SOURCE DOCUMENT
▼▼▼
Reader Poll Monday
Reflective this week. Fitting, as Friday will mark my 4-year blogiversary.
1. Comparing your life as it currently is to the way it was a year or two or five ago, are you more content? If so, why? If not, why? Oh, lordy, yes. Five years ago, I was just realizing how much I didn't like my cereal-making job and had no idea what to do about it. Two years ago I was only slightly less broke than I've ever been. I was bitter about my tablet monkey job and hadn't made any discernible (to me) progress in the year I'd been there. A year ago I'd just been promoted, and I had applied for an engineering job several months prior but hadn't heard anything about it. Things with Fly Girl were going as well as they ever had (or ever would).
At the moment I'm lamenting the fact that I can't seem to get everything going right all at once. Things are not where I'd like them to be socially, but overall things are as much in order as they have been otherwise. For the first time ever (excluding my sophomore year single dorm room), I have my own place. Financially things could be much better, but I'm far less stressed about it than I have been in years. That's huge. For once, I feel secure.
2. What do you hope the next year will bring? Do you expect things to more or less stay the same? Or do you see big changes? How do you feel about that? I hope to make significant progress towards reducing my debt. Job-wise, I expect things to be pretty much the same, but I'll be seriously evaluating whether I want to stay where I am. At that point I'll have some experience under my belt that I can leverage in a move. Don't have that at the moment, so here I stay.
I really need to get some new friends. I need to branch out. I've got friends in various groups, but nobody (local) that I'm close with, and no one that I feel I really connect with. A girl's gotta have that. And I suppose I ought to date someone, but the idea of "actively dating" is not appealing, and frankly I wouldn't be surprised if I just don't. That's the way it's been for all but the last two years anyway. I kinda feel like I have enough to worry about with everything else to be fretting over this. Maybe that's part of my problem. It's that whole thing about feeling like I don't have enough to offer until I get my own stuff in order. Which is possibly unrealistic, because I think I'm pretty well-adjusted.
▲▲▲
DATA LINES
▼▼▼
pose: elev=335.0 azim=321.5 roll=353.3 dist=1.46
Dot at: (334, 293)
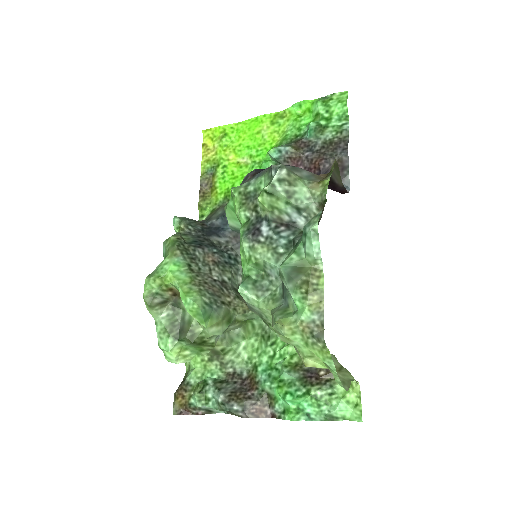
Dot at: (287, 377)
▲▲▲
EXERCISE INSTRUCTIONS
#1 List every kind of job that the Reader Poll Monday post names with a descriptive phrase.
#2 Continue the Reader Poll Monday post from where it stops.
The material has no connection to the Reader Poll Monday post.

REPLIES
#1
- cereal-making job
- tablet monkey job
- engineering job

#2
Although if there's one thing I got out of being with FG, it was that being happy in your relationship can make a lot of those other worries a lot less worrisome. For me, it seems to take a lot of "other" to balance the relationship part of life. So in the absence of a happy relationship, I have to have a whole lot of other stuff going right to feel half as content. Which, at the moment, I kind of do.
I'm not wild about the fact that I expect things to be much the same a year from now, but if all that means that I've made a dent in my debt, then it'll be okay.
I also expect to have nicer furniture a year from now.
3. What would your ideal life situation be? Do you feel that it's within your grasp, or merely a pipe dream? My ideal life situation involves me enjoying my job, being able to travel a fair bit, living somewhere on the west coast, having a girl who loves me as much as I love her, and having some awesome friends to hang out with. Can't define it any more than that. I feel like eventually I'll get enough of those things to be happy, but it won't ever be ideal, and it won't be anytime soon. So I wouldn't call it a pipe dream, but I'm certainly not close to it. Maybe once I get closer to Happy, i'll be more able to focus on ideal. For now I'd just be happy with, uh, Happy. Because as I said above, I'm content, but I sure wouldn't say I'm Happy.
4. Ask me something. What's keeping you from making your next move?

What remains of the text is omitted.